▶ **TASK TO COMPLETE**: Output every entry exactly as given.

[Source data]
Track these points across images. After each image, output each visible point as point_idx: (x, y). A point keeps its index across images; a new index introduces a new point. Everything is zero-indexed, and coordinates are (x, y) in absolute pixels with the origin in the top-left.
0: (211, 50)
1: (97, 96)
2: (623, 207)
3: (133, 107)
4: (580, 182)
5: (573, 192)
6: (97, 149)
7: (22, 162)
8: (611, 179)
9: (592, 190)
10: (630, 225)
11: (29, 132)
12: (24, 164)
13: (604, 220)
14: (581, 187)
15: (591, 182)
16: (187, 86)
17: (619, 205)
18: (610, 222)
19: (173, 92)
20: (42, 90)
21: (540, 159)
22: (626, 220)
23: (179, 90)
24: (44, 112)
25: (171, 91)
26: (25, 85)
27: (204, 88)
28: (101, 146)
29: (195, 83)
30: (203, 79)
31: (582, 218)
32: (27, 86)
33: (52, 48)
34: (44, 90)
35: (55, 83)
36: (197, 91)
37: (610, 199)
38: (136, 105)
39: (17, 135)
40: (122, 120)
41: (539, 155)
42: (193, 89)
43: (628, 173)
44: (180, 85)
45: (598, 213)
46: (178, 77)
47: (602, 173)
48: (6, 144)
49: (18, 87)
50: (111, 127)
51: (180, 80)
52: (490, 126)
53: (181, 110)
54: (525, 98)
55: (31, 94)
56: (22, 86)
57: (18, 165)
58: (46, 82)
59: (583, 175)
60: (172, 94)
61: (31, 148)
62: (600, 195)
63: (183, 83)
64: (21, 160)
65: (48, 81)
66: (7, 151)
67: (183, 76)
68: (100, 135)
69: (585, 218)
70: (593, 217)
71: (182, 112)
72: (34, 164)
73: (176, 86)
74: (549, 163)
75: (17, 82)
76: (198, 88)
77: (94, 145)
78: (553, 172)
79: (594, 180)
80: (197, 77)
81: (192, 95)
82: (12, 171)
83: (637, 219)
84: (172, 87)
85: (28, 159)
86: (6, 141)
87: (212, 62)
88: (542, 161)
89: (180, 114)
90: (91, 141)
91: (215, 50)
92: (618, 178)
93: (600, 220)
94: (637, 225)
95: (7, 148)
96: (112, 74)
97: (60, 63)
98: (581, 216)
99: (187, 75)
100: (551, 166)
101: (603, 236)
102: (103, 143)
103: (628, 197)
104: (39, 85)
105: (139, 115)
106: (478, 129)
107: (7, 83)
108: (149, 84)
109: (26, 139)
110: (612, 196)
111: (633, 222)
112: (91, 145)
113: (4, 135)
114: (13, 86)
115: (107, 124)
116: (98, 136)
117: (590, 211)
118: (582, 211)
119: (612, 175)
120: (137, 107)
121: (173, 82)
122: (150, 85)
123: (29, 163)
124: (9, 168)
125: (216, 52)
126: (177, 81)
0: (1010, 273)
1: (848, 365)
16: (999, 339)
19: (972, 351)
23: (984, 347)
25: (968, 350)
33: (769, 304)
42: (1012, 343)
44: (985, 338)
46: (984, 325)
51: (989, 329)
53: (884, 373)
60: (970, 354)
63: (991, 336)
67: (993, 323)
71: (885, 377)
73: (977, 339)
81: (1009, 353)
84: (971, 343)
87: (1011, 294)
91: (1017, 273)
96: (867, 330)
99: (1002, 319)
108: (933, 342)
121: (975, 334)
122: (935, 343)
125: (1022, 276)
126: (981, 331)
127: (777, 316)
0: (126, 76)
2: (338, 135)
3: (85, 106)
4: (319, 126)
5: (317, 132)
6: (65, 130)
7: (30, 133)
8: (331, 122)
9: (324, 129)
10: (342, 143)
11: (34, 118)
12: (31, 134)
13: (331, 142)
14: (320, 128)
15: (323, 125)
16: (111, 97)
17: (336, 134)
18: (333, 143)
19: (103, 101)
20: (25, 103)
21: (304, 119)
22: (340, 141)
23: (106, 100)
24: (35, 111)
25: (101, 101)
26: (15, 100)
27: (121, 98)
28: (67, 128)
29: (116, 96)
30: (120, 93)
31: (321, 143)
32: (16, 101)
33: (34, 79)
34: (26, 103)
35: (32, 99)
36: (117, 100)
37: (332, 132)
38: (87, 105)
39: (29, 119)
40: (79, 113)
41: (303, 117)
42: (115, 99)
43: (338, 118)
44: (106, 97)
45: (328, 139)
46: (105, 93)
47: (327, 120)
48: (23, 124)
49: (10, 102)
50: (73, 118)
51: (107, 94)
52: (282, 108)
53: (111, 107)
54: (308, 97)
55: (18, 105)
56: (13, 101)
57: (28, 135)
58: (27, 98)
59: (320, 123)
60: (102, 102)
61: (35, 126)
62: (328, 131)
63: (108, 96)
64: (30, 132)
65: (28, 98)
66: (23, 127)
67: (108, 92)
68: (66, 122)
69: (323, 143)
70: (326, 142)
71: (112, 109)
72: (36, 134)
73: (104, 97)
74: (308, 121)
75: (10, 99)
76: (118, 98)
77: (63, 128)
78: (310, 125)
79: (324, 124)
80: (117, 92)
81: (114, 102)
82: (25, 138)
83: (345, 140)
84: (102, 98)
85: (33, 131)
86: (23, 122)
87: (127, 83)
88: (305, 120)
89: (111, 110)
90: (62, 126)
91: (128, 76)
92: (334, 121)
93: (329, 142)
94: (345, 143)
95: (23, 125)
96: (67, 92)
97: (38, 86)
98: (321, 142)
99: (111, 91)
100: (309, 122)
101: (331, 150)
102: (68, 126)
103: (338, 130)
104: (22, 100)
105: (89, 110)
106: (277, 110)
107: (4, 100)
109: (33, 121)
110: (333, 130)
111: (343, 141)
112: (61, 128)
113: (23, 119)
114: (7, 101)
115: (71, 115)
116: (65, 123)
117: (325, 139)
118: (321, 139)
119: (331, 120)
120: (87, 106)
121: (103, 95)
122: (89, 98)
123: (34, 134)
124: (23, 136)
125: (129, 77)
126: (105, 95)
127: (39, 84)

▶ **REPLY TO THE EXERCISE**:
Track these points across images. After each image, output each visible point as point_idx: (x, y). A point keeps its index across images; a new index introduces a new point. Everything is zero-indexed, and coordinates are (x, y) in absolute pixels with the origin in the top-left.
0: (211, 50)
1: (97, 96)
2: (623, 207)
3: (133, 107)
4: (580, 182)
5: (573, 192)
6: (97, 149)
7: (22, 162)
8: (611, 179)
9: (592, 190)
10: (630, 225)
11: (29, 132)
12: (24, 164)
13: (604, 220)
14: (581, 187)
15: (591, 182)
16: (187, 86)
17: (619, 205)
18: (610, 222)
19: (173, 92)
20: (42, 90)
21: (540, 159)
22: (626, 220)
23: (179, 90)
24: (44, 112)
25: (171, 91)
26: (25, 85)
27: (204, 88)
28: (101, 146)
29: (195, 83)
30: (203, 79)
31: (582, 218)
32: (27, 86)
33: (52, 48)
34: (44, 90)
35: (55, 83)
36: (197, 91)
37: (610, 199)
38: (136, 105)
39: (17, 135)
40: (122, 120)
41: (539, 155)
42: (193, 89)
43: (628, 173)
44: (180, 85)
45: (598, 213)
46: (178, 77)
47: (602, 173)
48: (6, 144)
49: (18, 87)
50: (111, 127)
51: (180, 80)
52: (490, 126)
53: (181, 110)
54: (525, 98)
55: (31, 94)
56: (22, 86)
57: (18, 165)
58: (46, 82)
59: (583, 175)
60: (172, 94)
61: (31, 148)
62: (600, 195)
63: (183, 83)
64: (21, 160)
65: (48, 81)
66: (7, 151)
67: (183, 76)
68: (100, 135)
69: (585, 218)
70: (593, 217)
71: (182, 112)
72: (34, 164)
73: (176, 86)
74: (549, 163)
75: (17, 82)
76: (198, 88)
77: (94, 145)
78: (553, 172)
79: (594, 180)
80: (197, 77)
81: (192, 95)
82: (12, 171)
83: (637, 219)
84: (172, 87)
85: (28, 159)
86: (6, 141)
87: (212, 62)
88: (542, 161)
89: (180, 114)
90: (91, 141)
91: (215, 50)
92: (618, 178)
93: (600, 220)
94: (637, 225)
95: (7, 148)
96: (112, 74)
97: (60, 63)
98: (581, 216)
99: (187, 75)
100: (551, 166)
101: (603, 236)
102: (103, 143)
103: (628, 197)
104: (39, 85)
105: (139, 115)
106: (478, 129)
107: (7, 83)
108: (149, 84)
109: (26, 139)
110: (612, 196)
111: (633, 222)
112: (91, 145)
113: (4, 135)
114: (13, 86)
115: (107, 124)
116: (98, 136)
117: (590, 211)
118: (582, 211)
119: (612, 175)
120: (137, 107)
121: (173, 82)
122: (150, 85)
123: (29, 163)
124: (9, 168)
125: (216, 52)
126: (177, 81)
0: (1010, 273)
1: (848, 365)
16: (999, 339)
19: (972, 351)
23: (984, 347)
25: (968, 350)
33: (769, 304)
42: (1012, 343)
44: (985, 338)
46: (984, 325)
51: (989, 329)
53: (884, 373)
60: (970, 354)
63: (991, 336)
67: (993, 323)
71: (885, 377)
73: (977, 339)
81: (1009, 353)
84: (971, 343)
87: (1011, 294)
91: (1017, 273)
96: (867, 330)
99: (1002, 319)
108: (933, 342)
121: (975, 334)
122: (935, 343)
125: (1022, 276)
126: (981, 331)
127: (777, 316)
0: (126, 76)
2: (338, 135)
3: (85, 106)
4: (319, 126)
5: (317, 132)
6: (65, 130)
7: (30, 133)
8: (331, 122)
9: (324, 129)
10: (342, 143)
11: (34, 118)
12: (31, 134)
13: (331, 142)
14: (320, 128)
15: (323, 125)
16: (111, 97)
17: (336, 134)
18: (333, 143)
19: (103, 101)
20: (25, 103)
21: (304, 119)
22: (340, 141)
23: (106, 100)
24: (35, 111)
25: (101, 101)
26: (15, 100)
27: (121, 98)
28: (67, 128)
29: (116, 96)
30: (120, 93)
31: (321, 143)
32: (16, 101)
33: (34, 79)
34: (26, 103)
35: (32, 99)
36: (117, 100)
37: (332, 132)
38: (87, 105)
39: (29, 119)
40: (79, 113)
41: (303, 117)
42: (115, 99)
43: (338, 118)
44: (106, 97)
45: (328, 139)
46: (105, 93)
47: (327, 120)
48: (23, 124)
49: (10, 102)
50: (73, 118)
51: (107, 94)
52: (282, 108)
53: (111, 107)
54: (308, 97)
55: (18, 105)
56: (13, 101)
57: (28, 135)
58: (27, 98)
59: (320, 123)
60: (102, 102)
61: (35, 126)
62: (328, 131)
63: (108, 96)
64: (30, 132)
65: (28, 98)
66: (23, 127)
67: (108, 92)
68: (66, 122)
69: (323, 143)
70: (326, 142)
71: (112, 109)
72: (36, 134)
73: (104, 97)
74: (308, 121)
75: (10, 99)
76: (118, 98)
77: (63, 128)
78: (310, 125)
79: (324, 124)
80: (117, 92)
81: (114, 102)
82: (25, 138)
83: (345, 140)
84: (102, 98)
85: (33, 131)
86: (23, 122)
87: (127, 83)
88: (305, 120)
89: (111, 110)
90: (62, 126)
91: (128, 76)
92: (334, 121)
93: (329, 142)
94: (345, 143)
95: (23, 125)
96: (67, 92)
97: (38, 86)
98: (321, 142)
99: (111, 91)
100: (309, 122)
101: (331, 150)
102: (68, 126)
103: (338, 130)
104: (22, 100)
105: (89, 110)
106: (277, 110)
107: (4, 100)
109: (33, 121)
110: (333, 130)
111: (343, 141)
112: (61, 128)
113: (23, 119)
114: (7, 101)
115: (71, 115)
116: (65, 123)
117: (325, 139)
118: (321, 139)
119: (331, 120)
120: (87, 106)
121: (103, 95)
122: (89, 98)
123: (34, 134)
124: (23, 136)
125: (129, 77)
126: (105, 95)
127: (39, 84)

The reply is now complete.